Passage →
•••••

Enterprise Software: Decades of Disruption
The past three decades of enterprise software have been defined by relentless disruption. From the shift to client-server architecture in the 1990s to the rise of SaaS and cloud infrastructure, each wave of innovation has fundamentally altered how businesses consume technology.
This disruption has taken many forms: open-source challenging proprietary models, API-first companies turning business functions into programmable services, and no-code platforms democratizing software development. AI and machine learning are now being embedded throughout the software stack, driving the next wave of change.
Each shift has expanded markets, created new categories, and transformed business operations. The pace is unrelenting, with today's disruptors quickly becoming tomorrow's disrupted. Fueled by billions in venture capital, this cycle of innovation shows no signs of slowing.
Yet, amidst this constant change, one aspect remains curiously static: how this software is implemented and optimized. While products have evolved dramatically, consulting firms have operated in much the same way for decades.
Enterprise Consulting: Decades of Stagnation
For decades, enterprises have relied on the same handful of partners to provide armies of engineers for building, migrating, and maintaining their evolving software infrastructure.
This stagnation is not for lack of frustration. Enterprise executives routinely lament the talent quality, rigid engagement models, and lack of outcome commitment from their consulting partners. In any other market, such dissatisfaction would spark a competitive revolution. Yet in consulting, the incumbents remain entrenched.
Why hasn't disruption touched this sector? Three factors stand out:
Venture Capital Aversion: VCs, ever-eager to fund the next software unicorn, have a near-allergic reaction to service-based business models. This capital constraint stifles innovation in consulting.
Switching Inertia: Consultancies have been entrenched within specific areas of an enterprise, often for decades, with little or no competitive pressure.
Enterprise Bureaucracy: Large organizations have calcified processes that make onboarding new consulting partners a Herculean task, effectively creating a moat for incumbents.
This situation presents a paradox: in an era where software is eating the world, why has the business of implementing that software remained immune to disruption? And more importantly, what would it take to break this stalemate?

•••••

Assigned task →
Copy the stretch of the essay on enterprise software and consulting from "Each shift has" through "way for decades.", word for word. The listing that comes next is separate material with no connection to the essay on enterprise software and consulting.

Data extract →
•••••

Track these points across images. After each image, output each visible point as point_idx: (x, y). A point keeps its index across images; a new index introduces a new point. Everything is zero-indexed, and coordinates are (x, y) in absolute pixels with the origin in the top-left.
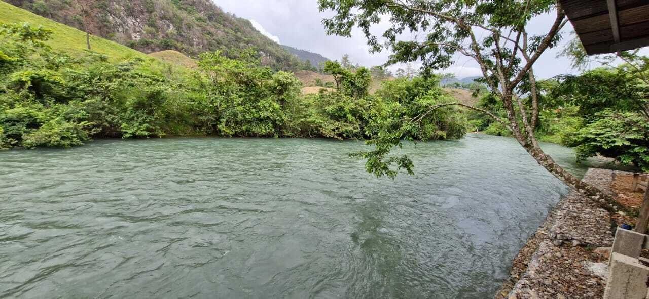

•••••

Solution →
Each shift has expanded markets, created new categories, and transformed business operations. The pace is unrelenting, with today's disruptors quickly becoming tomorrow's disrupted. Fueled by billions in venture capital, this cycle of innovation shows no signs of slowing.
Yet, amidst this constant change, one aspect remains curiously static: how this software is implemented and optimized. While products have evolved dramatically, consulting firms have operated in much the same way for decades.